Why I’m a reluctant left-wing Brexiteer
To be lumped-in with the Faragian “Little Englander” stereotype of those who are extremely sceptical about the European Union (and who, admittedly, probably comprise the vast majority of such sceptics) is an extremely uncomfortable position for a socialist to find himself in. The belief that all humans are inherently equal and that accidents of birth should not predestine someone make us fundamentally hostile to nationalist notions of exceptionalism (whether explicit or implicit). We comfort ourselves with the fact that ours was once the prevailing opinion within the political left, championed by heroes like Tony Benn, Michael Foot, and my own particular favourite, Peter Shore (pictured above).
In the coming weeks, I intend to provide a left-wing critique of the European Union. Subsequent blogs will consider the role of the European Court of Justice, in particular, in entrenching a neoliberal ideology into the legal orders of EU Members States; the one-way street of privatisation and marketisation that is driven by the EU; and the EU’s ideological choice to impose harsh austerity measures in response to the Eurozone crisis.
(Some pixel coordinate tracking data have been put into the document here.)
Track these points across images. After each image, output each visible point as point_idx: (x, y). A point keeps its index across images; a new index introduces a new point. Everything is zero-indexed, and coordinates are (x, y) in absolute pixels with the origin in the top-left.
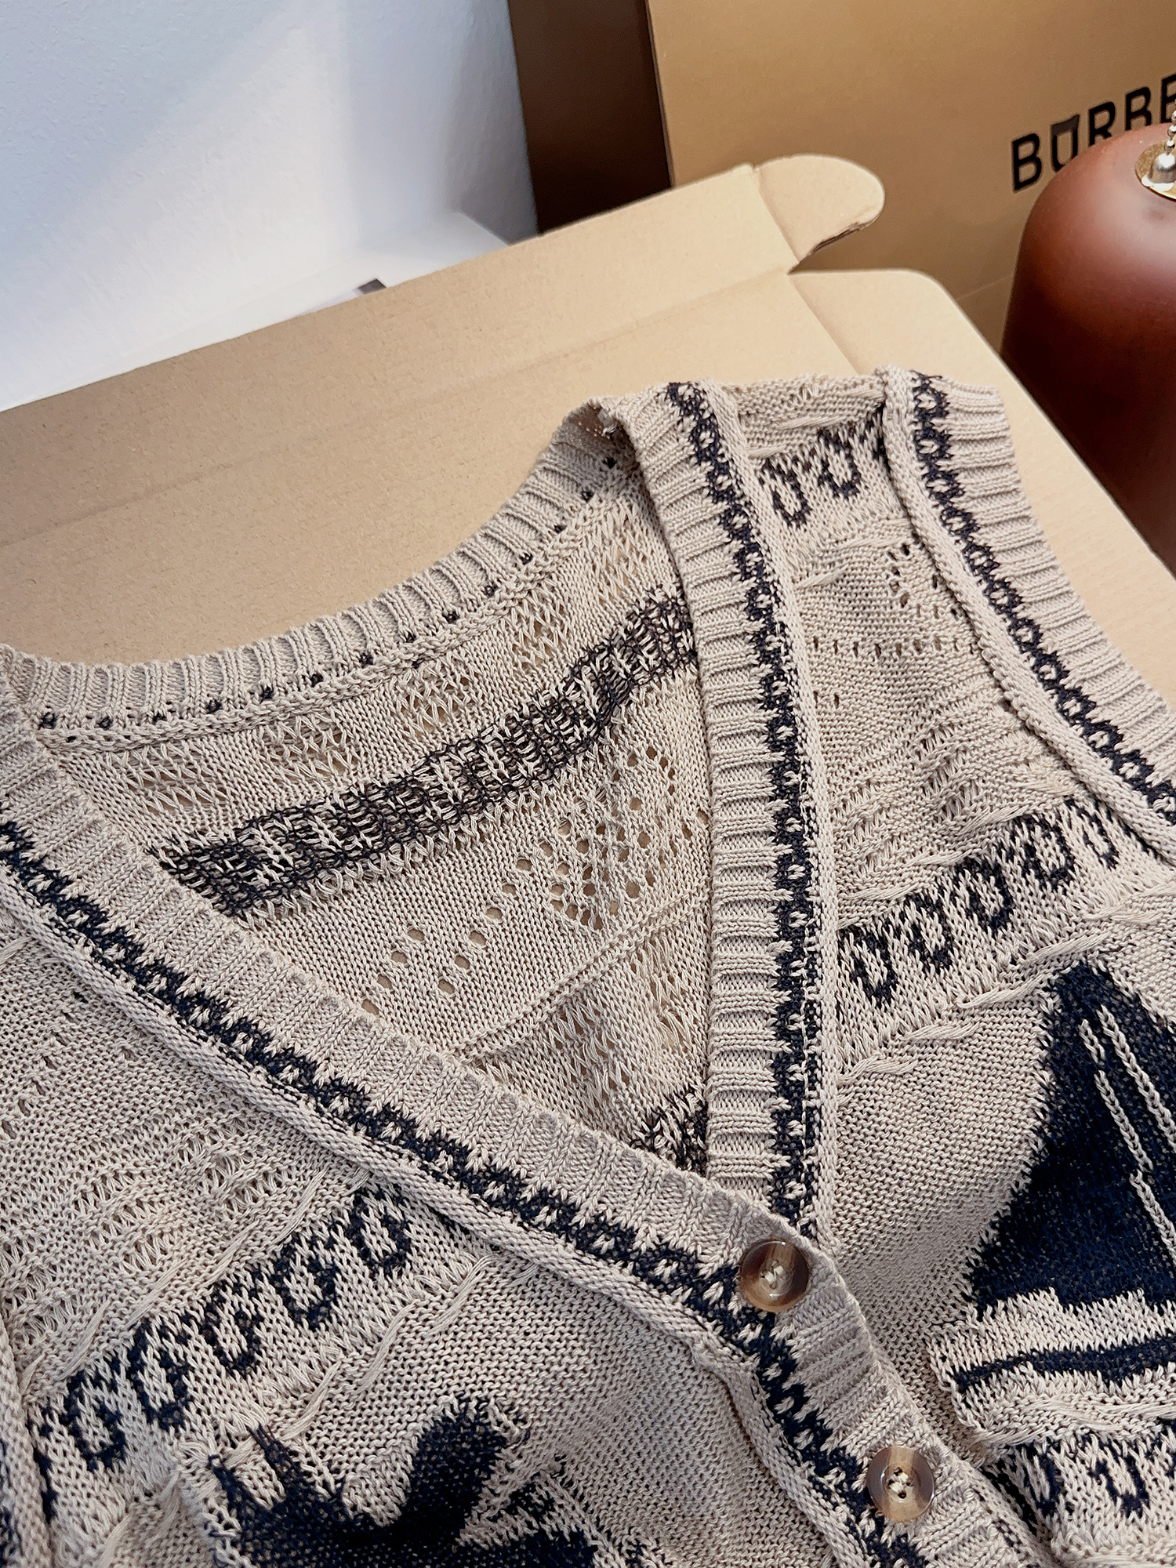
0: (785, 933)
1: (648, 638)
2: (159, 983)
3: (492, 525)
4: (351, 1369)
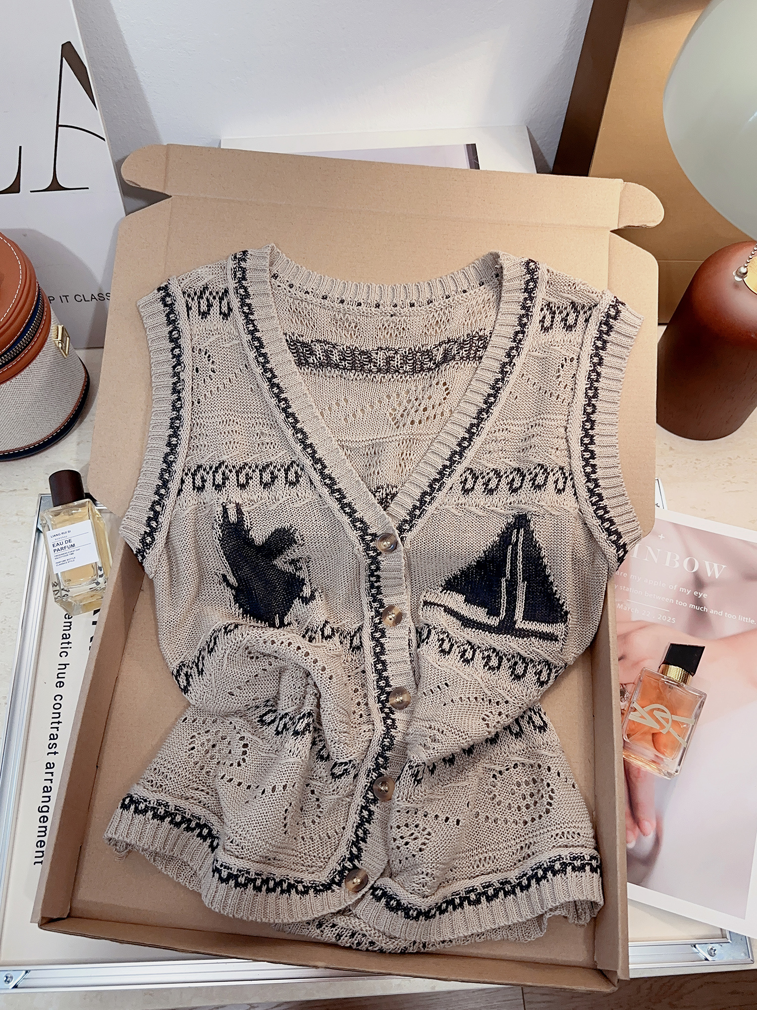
0: (450, 459)
1: (468, 346)
2: (269, 375)
3: (444, 277)
4: (268, 504)
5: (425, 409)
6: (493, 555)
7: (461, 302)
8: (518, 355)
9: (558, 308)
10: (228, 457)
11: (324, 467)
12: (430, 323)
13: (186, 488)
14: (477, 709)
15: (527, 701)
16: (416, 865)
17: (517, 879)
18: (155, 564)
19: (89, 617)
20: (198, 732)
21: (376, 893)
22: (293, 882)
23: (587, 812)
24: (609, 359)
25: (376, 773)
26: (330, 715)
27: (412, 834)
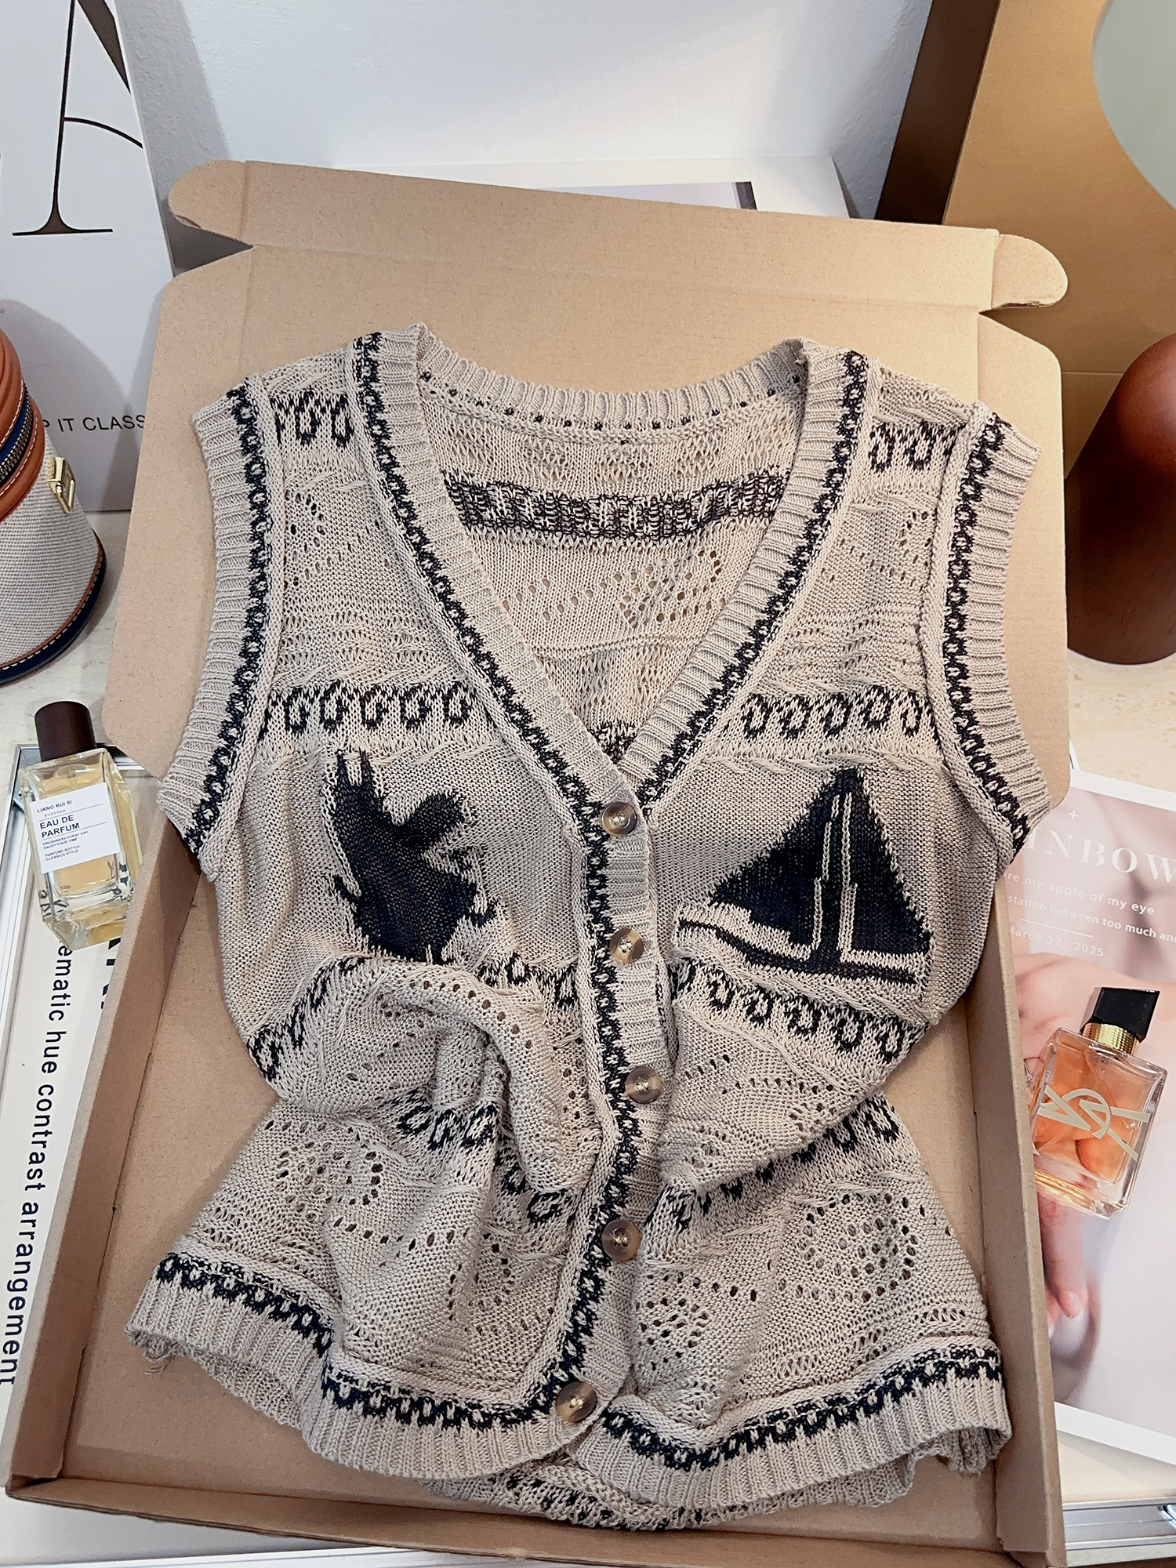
0: (724, 679)
1: (752, 492)
2: (416, 538)
3: (709, 382)
4: (414, 754)
5: (681, 596)
6: (799, 839)
7: (737, 421)
8: (835, 508)
9: (900, 432)
10: (347, 673)
11: (511, 692)
12: (686, 456)
13: (274, 726)
14: (781, 1100)
15: (864, 1086)
16: (683, 1373)
17: (858, 1394)
18: (219, 856)
19: (100, 951)
20: (293, 1146)
21: (613, 1423)
22: (464, 1407)
23: (973, 1276)
24: (985, 515)
25: (606, 1213)
26: (528, 1110)
27: (674, 1318)
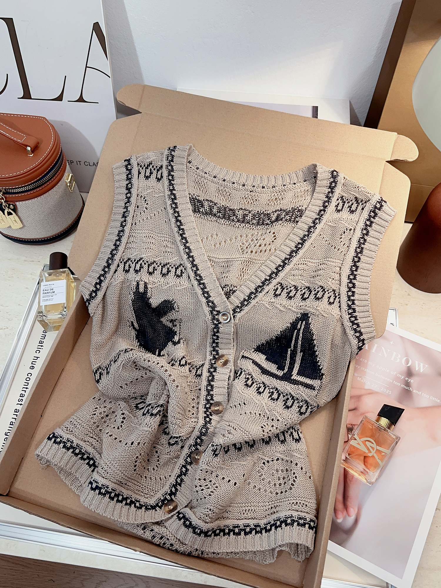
0: (270, 276)
1: (291, 214)
2: (176, 215)
3: (284, 175)
4: (163, 285)
5: (260, 246)
6: (286, 334)
7: (291, 189)
8: (320, 223)
9: (347, 200)
10: (145, 256)
11: (198, 269)
12: (271, 199)
13: (119, 269)
14: (260, 421)
15: (290, 422)
16: (205, 504)
18: (95, 309)
20: (100, 406)
21: (180, 516)
23: (315, 494)
24: (373, 232)
25: (194, 447)
26: (173, 408)
27: (207, 485)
All of these, I believe, demonstrate that the EU forces Member States to adhere to conservative ideology.
I have never been a rampant Europhile (as a student, I regarded the Young European Federalists with considerable disdain), and have always looked upon the European Union with a critical eye, believing that significant reform was necessary, but possible. Two parallel processes have led me to conclude that such reform is not possible. The first, is that in becoming more expert in European Union law, as a student and then a lecturer and writer, I have come to conclude that only the wholesale revision of the core principles of the Union could transform the EU from a neoliberal, free-market union to a social union. Second, recent events in Europe have convinced me that no will exists within EU institutions to make such a change and, indeed, the institutional support for neoliberal free-market capitalism has become more trenchant, and more harsh. Both of these I intend to deal with more comprehensively in the coming weeks.
In essence, there are two orders of complaint about the path that the European Union has taken.
The first order complaint is fairly ideologically neutral: that the European Union deprives the citizens of Member States of any direct say over matters that would usually be the subject of political discourse and division. Invariably, the main proponents of this argument appear to be drawn from the right. Complaints about the surrender of sovereignty can frequently be heard from the Conservative benches of the House of Commons, but seldom heard from the Labour benches.
The second order complaint is distinctly partisan, and from a left-wing perspective more worrisome: that having been deprived of any direct say over matters that would usually be the subject of political discourse and division, we have had imposed upon us a free-market ideology from which we are not at liberty to depart.
Though the preference for free-market ideology has been evident, in particular in judgements of the ECJ, since the early days of the EEC, the abandonment of the façade of ideological neutrality came during the 1980s. During this period we saw the entrenchment of a consensus that arose in the 1980s, when almost every Minister in the Council was drawn from the centre right. This consensus led to both the Single European Act and the Treaty of Maastricht. Unlike in domestic politics, that ideological choice cannot be undone by a majority, even a relatively sizable one. A similar uniformity of ideology as was evident in the 1980s would be necessary before a reversal of this ideological choice became possible, let alone likely. Such uniformity becomes less and less likely as more and more states are represented at the Council.
It is surprising, therefore, that so many on the Conservative benches are so antagonistic towards the European Union, relative to those on the Labour benches. If Conservatives don’t like that their political autonomy over the ideological direction of the country has been stripped away, they can at least console themselves with the fact that the levers of power of which they have been deprived are nonetheless being pulled in a manner that is, for the most part, to their pleasing. For example, John Major’s government actually quite liked the EU’s deficit-limitation rules because they represented the entrenchment of “good conservative values”. Arguably, John Major is the most successful Conservative Prime Minister in British history because he succeeded in entrenching conservative ideology in the British Constitution in a manner that no other politician in the history of the Kingdom had ever achieved.
By contrast, the more elitist elements of the left are quite at peace with not pulling the levers of power themselves provided that they are being pulled in a manner of their pleasing (the internationalisation of human rights is a good example thereof). But in EU Member States control over the levers of power has been surrendered and that power is being exercised in a decidedly right-wing manner. It is astonishing, therefore, that the Labour Party should be the strident defenders of the European Union, while it is the Conservatives who are amongst its harshest critics. The Labour Party has convinced itself that the European Union can be a vehicle for left-wing ideology when sixty years of evidence has shown that the opposite is, in fact, the case.
So my objection to the EU is not rooted in some intrinsic objection to the internationalisation of exercise of political power. My objection is that the internationalisation of that political power has been to entrench a conservative ideology to which I am fundamentally opposed, and to prohibit the governments of Member States from acting in any manner that departs from that ideology.